* EXERCISE:
Retype, word for word, every line of the records below starting at the one that contains "middle mcp: (96, 192)" and ending at the one that contains "pinky tip: (73, 238)"; include both of those lines and nothing more.
** Opening MATERIAL FOR THIS EXERCISE block **
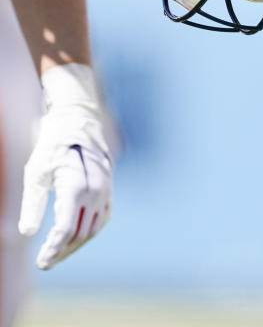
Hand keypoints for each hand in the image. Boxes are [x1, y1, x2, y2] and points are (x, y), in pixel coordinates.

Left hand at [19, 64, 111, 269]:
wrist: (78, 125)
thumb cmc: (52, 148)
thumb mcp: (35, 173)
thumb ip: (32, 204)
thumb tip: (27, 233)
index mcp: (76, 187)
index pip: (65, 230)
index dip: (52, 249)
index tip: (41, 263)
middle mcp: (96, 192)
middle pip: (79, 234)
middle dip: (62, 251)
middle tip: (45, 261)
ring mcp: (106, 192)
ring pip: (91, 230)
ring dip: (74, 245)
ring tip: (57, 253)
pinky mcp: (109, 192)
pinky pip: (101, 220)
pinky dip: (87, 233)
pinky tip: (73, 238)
** Closing MATERIAL FOR THIS EXERCISE block **
** Opening MATERIAL FOR THIS EXERCISE block **
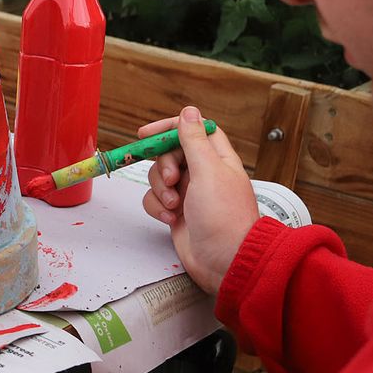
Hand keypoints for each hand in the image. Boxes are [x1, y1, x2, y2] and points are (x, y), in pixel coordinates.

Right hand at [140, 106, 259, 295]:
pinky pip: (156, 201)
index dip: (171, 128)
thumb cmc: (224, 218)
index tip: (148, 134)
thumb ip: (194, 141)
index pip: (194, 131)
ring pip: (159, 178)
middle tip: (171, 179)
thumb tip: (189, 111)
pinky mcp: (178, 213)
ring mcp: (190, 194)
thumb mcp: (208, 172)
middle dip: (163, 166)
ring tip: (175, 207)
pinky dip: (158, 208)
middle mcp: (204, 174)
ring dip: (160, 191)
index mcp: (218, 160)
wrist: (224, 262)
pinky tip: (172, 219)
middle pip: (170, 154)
** Closing MATERIAL FOR THIS EXERCISE block **
* EXERCISE OUTPUT:
middle mcp: (96, 192)
middle pip: (79, 234)
middle dip: (62, 251)
middle tip: (45, 261)
ring mcp: (106, 192)
ring pip: (91, 230)
ring dip: (74, 245)
ring tip: (57, 253)
pinky mcp: (109, 192)
pinky pip: (101, 220)
pinky dip: (87, 233)
pinky tip: (73, 238)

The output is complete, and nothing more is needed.